Unitree's H2 Plus Humanoid Gets a Brain Transplant with NVIDIA Jetson Thor

Just when you thought the humanoid robot space couldn’t get more crowded, Unitree Robotics has decided to give its H2 model a serious cognitive boost. The newly unveiled Unitree H2 Plus is less of an incremental update and more of a full-blown brain transplant, thanks to its integration of NVIDIA’s monstrously powerful Jetson Thor superchip. This move firmly plants the H2 Plus as a high-end development platform for the next generation of AI-driven robotics.

The H2 Plus itself is no slouch in the hardware department. Standing at 1.82 meters (nearly 6 feet) and weighing around 70kg, it’s a substantial piece of kit. The robot boasts 31 degrees of freedom in its main body, with impressive peak torque figures of 360 N·m in the legs and 120 N·m in the arms. But the real party trick is the optional Dual SharpaWave Tactile Five-Finger Dexterous Hands, which add another 22 degrees of freedom per hand, bringing the grand total to a dizzying 75 DOF. Each fingertip on these advanced manipulators contains over 1,000 tactile pixels, giving the robot a sense of touch with a force sensitivity down to 0.005N.

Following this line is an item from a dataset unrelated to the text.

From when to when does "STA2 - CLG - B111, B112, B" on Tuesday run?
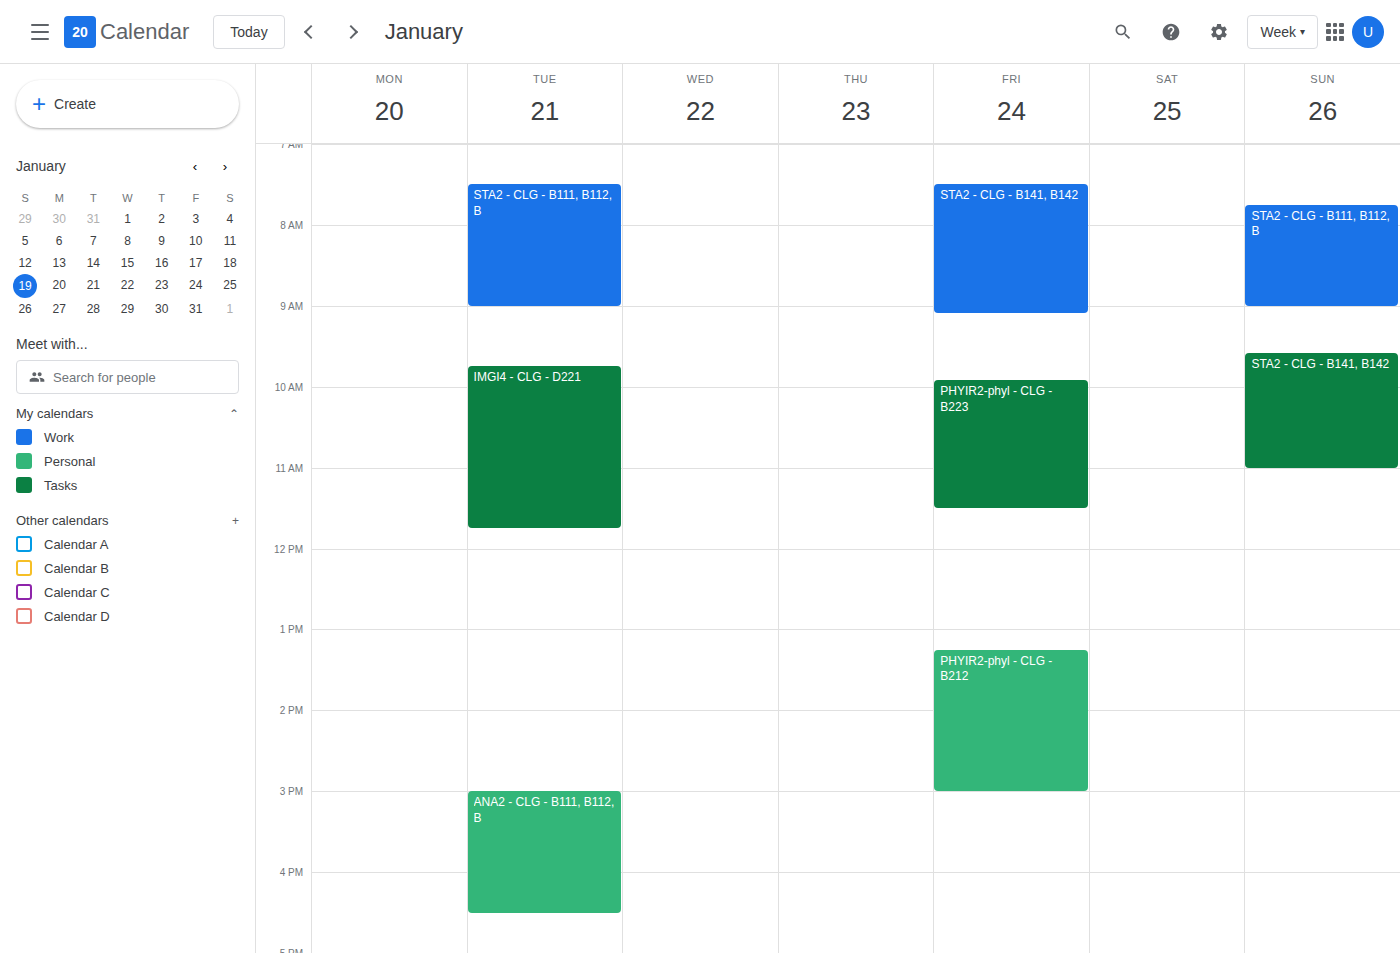
07:30 to 09:00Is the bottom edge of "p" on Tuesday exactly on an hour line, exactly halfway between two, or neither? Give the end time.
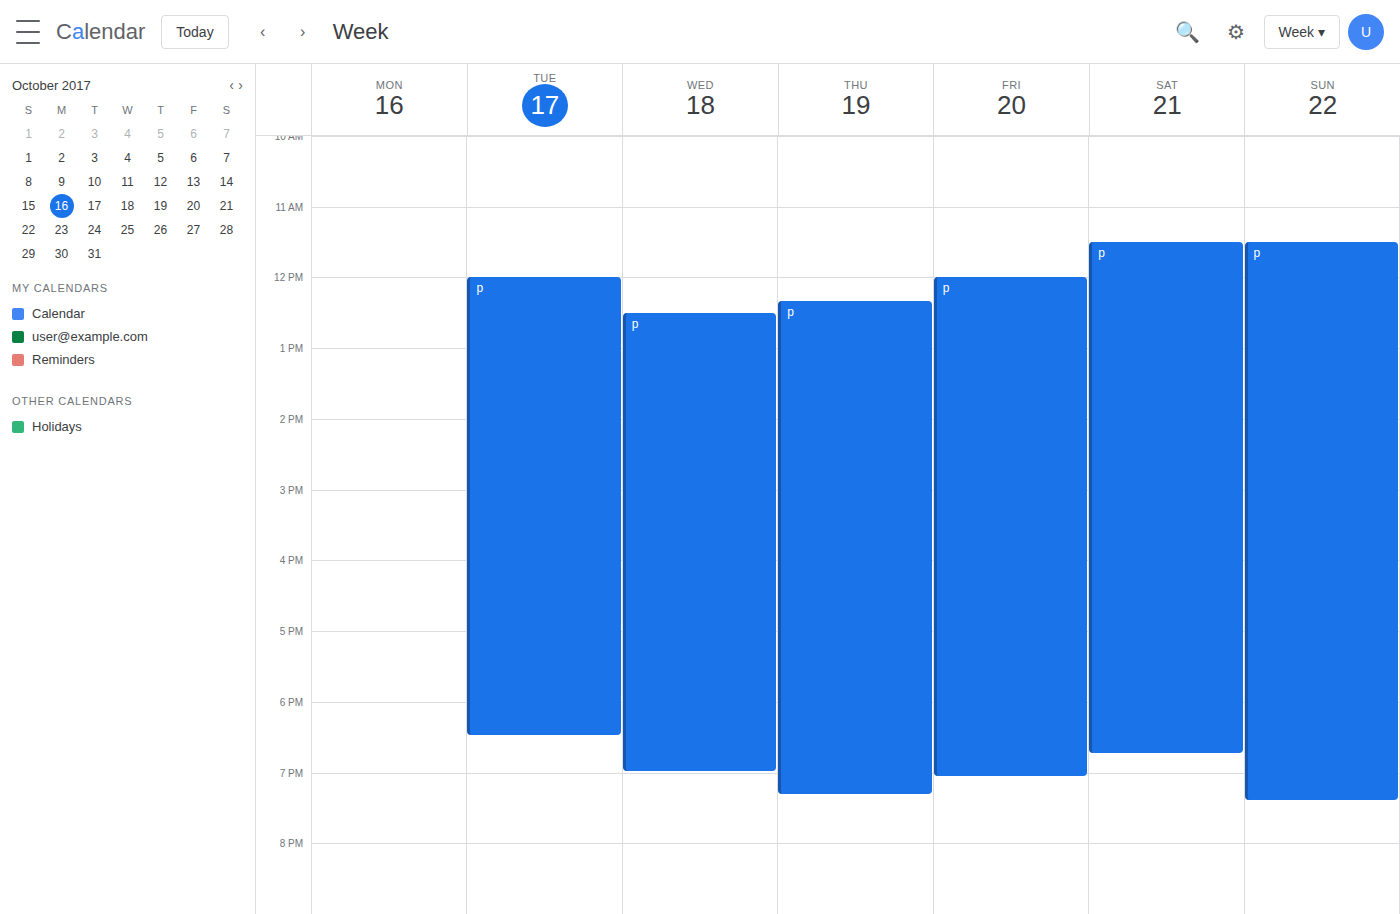
6:30 PM -- halfway between the 6 PM and 7 PM lines.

An infographic detailing the features of the Unitree H2 Plus humanoid robot.

The star of the show, however, is the NVIDIA hardware and software stack. The Jetson Thor system-on-module provides a staggering 2,070 TFLOPS of FP4 AI performance, powered by a Blackwell architecture GPU and a 14-core Arm CPU. This onboard supercomputer is designed to run the entire NVIDIA Isaac platform, including the GR00T foundation models for general-purpose robotic tasks. This means developers can leverage NVIDIA’s extensive tools for simulation (Isaac Sim), data capture (Isaac TeleOp), and deploying trained policies directly onto the robot.

Why is this important?

Unitree, a company that made its name with surprisingly affordable and agile quadrupeds, is making a clear and aggressive push into the high-performance humanoid arena. By partnering with NVIDIA to create an open reference design, Unitree is not just selling a robot; it’s selling a complete, ready-to-research platform. This dramatically lowers the barrier for academic and commercial labs to start working with cutting-edge hardware that’s pre-integrated with a powerful AI software stack. Instead of spending months integrating components, researchers can get straight to developing skills and behaviors using GR00T foundation models. The H2 Plus is a direct challenge to more vertically integrated players, betting that an open, powerful, and accessible platform will accelerate the entire field.